(Passage provided begins)
Fully Agree, OVI maps is a great value and a wonderful and cost effective tool that does not require a network to operate. That said, if you happen to have an unlimited data plan...the N8 can also use Google Maps. I disagree with the reviewers opinion about Symbian^3 and more specifically that last portion of the OS stack called the User Interface. The changes under the hood are immense (over 250 in total vs S^1). The fact that S^3 is fully compatible with Qt means all current AND future apps developed for both Meego and Symbian^4 (^5..) will remain compatible. The fonts, themes, icons are familiar to Symbian users...which I find convenient. For those of us who want a change...the nice thing about Symbian is you can easily do this with 1000's of choices available...many of them for free. With its hi-end graphics chip, multi-touch/single-tap selection, and smooth capacitance interface...I find this phone's UI to be quite good and certainly up to date. A more detailed list of these changes is located here: Lastly, the reviewer is comparing this phone to flagships at higher price points, even though this N8 is not marketed nor priced as Nokia's flagship model (we'll have to wait for the N9). Considering the quality and performance of this's a steal IMO.

2. Nokia 4ever unregistered

Yay, Nokia is never a let down like RIM, I so love this phone!!! I don't care if the built-in browser is not smooth enough, it still has opera mini or if its UI is "dated", is still functional, Nokia doesn't care about making a mobile OS that is graphically beautiful but resource-hungry, this is an example that even with little specs the new OS runs smoothly compared to different OS's who needs more specs and do almost the same things (OS6). Os's user and Nokia haters, even though your beloved android and IOS phones are "better than any other mobile OS", Nokia's still a great company and may not be perfect (no one is), but they keep improving their product. Long life NOKIA !!!

22. B unregistered

Hey, thanks for the feedback. Having reviewed the N8, we really, really liked it. In fact, we loved it and genuinely want Nokia's handsets to do well, they're a fantastic company that make fantastic hardware. The changes to Symbian are evident with everything running smoothly, but that's just not enough as the interface is visually underwhelming. The hardware of the N8 is perhaps the best we've seen on a smartphone but as smooth as Symbian^3 is, it's not as inviting as other OSs. For example, despite having a shiny new N8, subjects given the choice preferred to play with a much lower specced android phone, simply because it offers more versatility in a more visually stimulating package. As mentioned, we can whole-heartedly recommend the N8, it's very good and well worthy of that 8.5, and on multimedia alone is a 10. Nevertheless, as with iPhone and Android, it has its issues. It just so happens that the N8s issues cropped up a lot more often. Regards, B_Phone Arena Reviewer.

3. yann_ unregistered

Phonearena did it again - proof their loyalty to boss Steve. No words for unique functions that are completely missing on iOS or Android phones. Example - USB on the go, HDMI out with Dolby digital... Losers. What to expect from lamers that gave to iPhone 4 rating of 9.5 - the phone with call/antena problems?
(Passage provided ends)
(Given data begins)
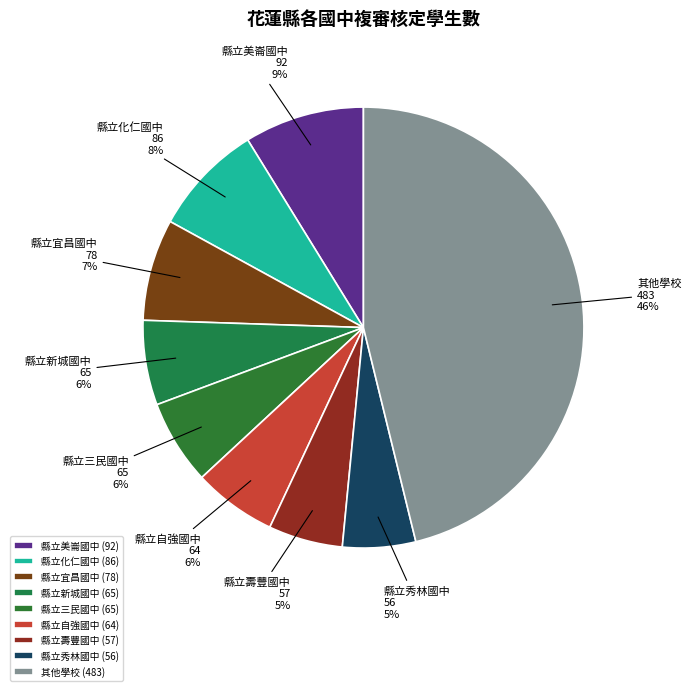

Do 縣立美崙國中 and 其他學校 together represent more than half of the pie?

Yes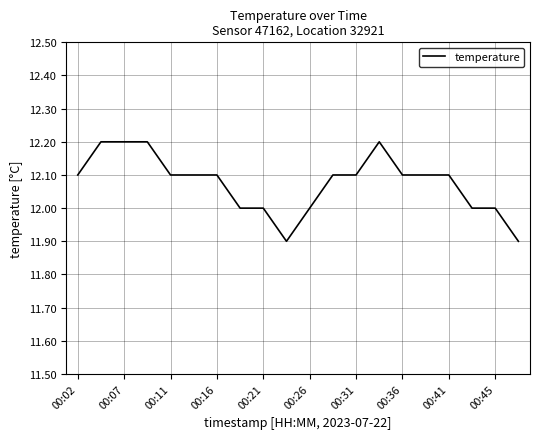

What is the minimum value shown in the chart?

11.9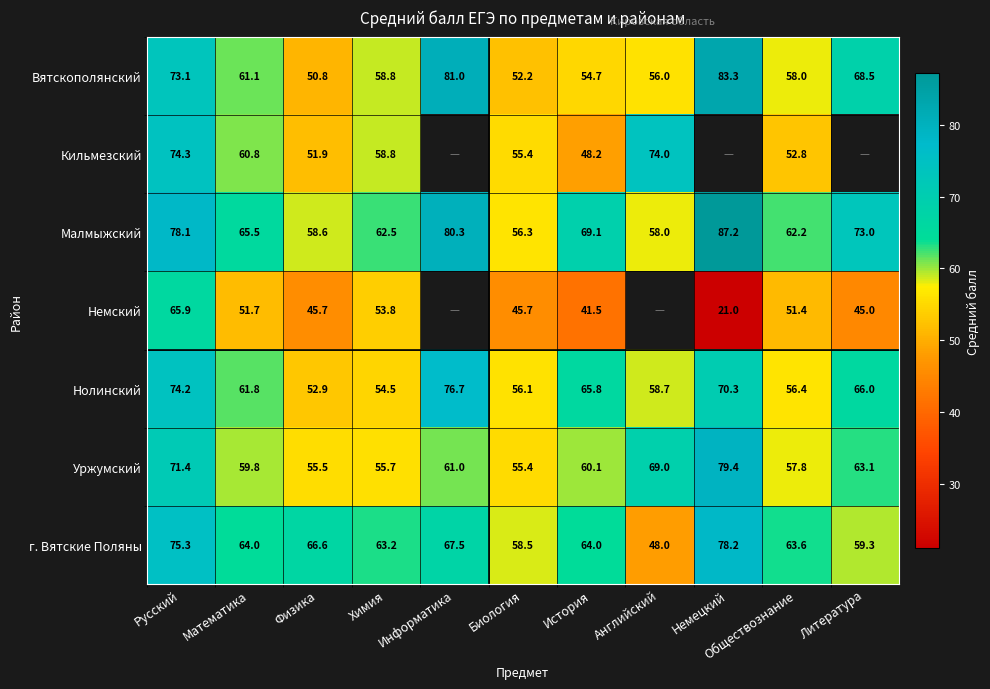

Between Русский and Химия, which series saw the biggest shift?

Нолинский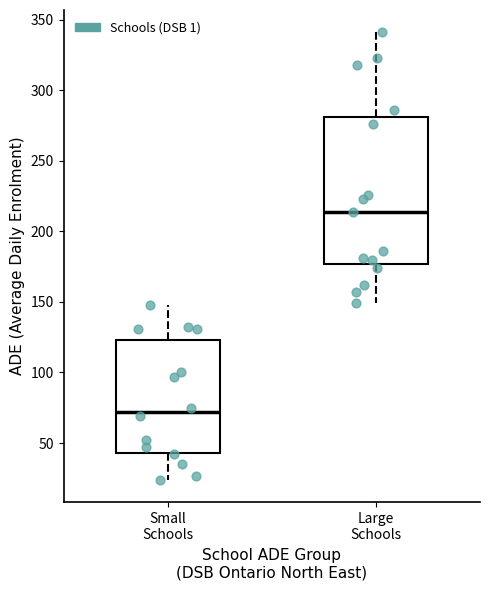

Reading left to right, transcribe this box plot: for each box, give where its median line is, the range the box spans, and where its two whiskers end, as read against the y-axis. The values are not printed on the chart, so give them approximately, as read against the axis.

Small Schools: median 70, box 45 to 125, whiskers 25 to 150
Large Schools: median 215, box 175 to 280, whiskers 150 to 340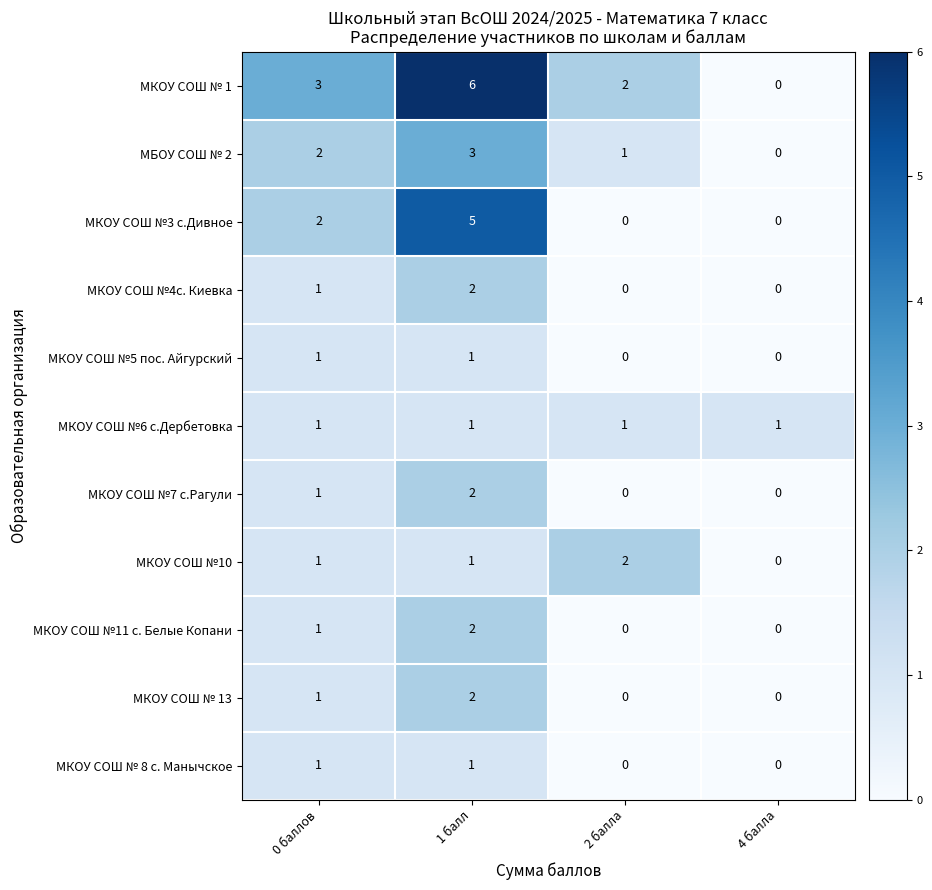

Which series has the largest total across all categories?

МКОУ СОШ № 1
(Given data ends)
Exercise A:
Answer these questions from the comments on the Nokia N8 review:
(i) How many changes under the hood does the first comment say Symbian^3 has compared with S^1?
(ii) What score does the reviewer say the N8 deserves on multimedia alone?
(iii) What rating does the third comment say was given to the iPhone 4?
Exercise B:
Carry on the comment thread about the Nokia N8 review from the point where it stops.

Exercise output A:
(i) Over 250
(ii) 10
(iii) 9.5

Exercise output B:
6. jpropin

Posts: 152; Member since: May 20, 2010

8.5 isn't bad from a U.S Website that like all the other U.S Based Websites sucks the teet of Apple & Google. I was expecting no higher than 6.5. So I'm quite surprised. Just wait and see what the tools at CNET give it.....LOL

7. DontHateOnS60

Posts: 872; Member since: Apr 20, 2009

They'll give it a 3/5.

5. rafael.roque

Posts: 78; Member since: Jul 03, 2010

I can't wait to get mine; regardless of any review... Simply put; I don't like Google's intrusive OS, RIM's mundane OS, Apple's my way OS. If you want control of your smartphone; then Symbian gives you that. Point and case, if I want the Sense experience found on HTC's Android smartphones on my Symbian phone, then I simply install SPB Mobile Shell and now I have 1-10 home screens with customizable widgets and shortcuts... If you can't handle Symbian, then you might as well stick to feature phones.

52. Mash unregistered

Palm's webOS is good too.

8. cristianer

Posts: 42; Member since: Aug 20, 2010

Nice. But it is expensive for me.

10. jpropin

Posts: 152; Member since: May 20, 2010

It is expensive, but for an unlocked phone with as many features and capabilities that it has, it's pretty much on par with other unlocked devices. What really pushes the N8 over the top IMO is that it's compatable with both AT&T & T-Mo's U.S 3G Signal. If your a T-Mo subscriber like me the money you save from not having to have the mandatory data plan with a subsidized smart phone basically pays for this phone and more in the two years you'd be under contract. I can get unlimited Web for $10 a month or just use WiFi and pay nothing. The C6-01 & C7 which both have alot of the same features as the N8 will hopefully be coming out not long from now and hopefully will offer a less expensive alternative to the N8

48. cristianer

Posts: 42; Member since: Aug 20, 2010

Yeah. Anyway I'm waiting the milestone 2, I hope it will be cheaper.

9. Emix unregistered

Thank you phonearena for fair and detailed review! I expected 9 or 9.5 but 8.5 is good! This is my next phone!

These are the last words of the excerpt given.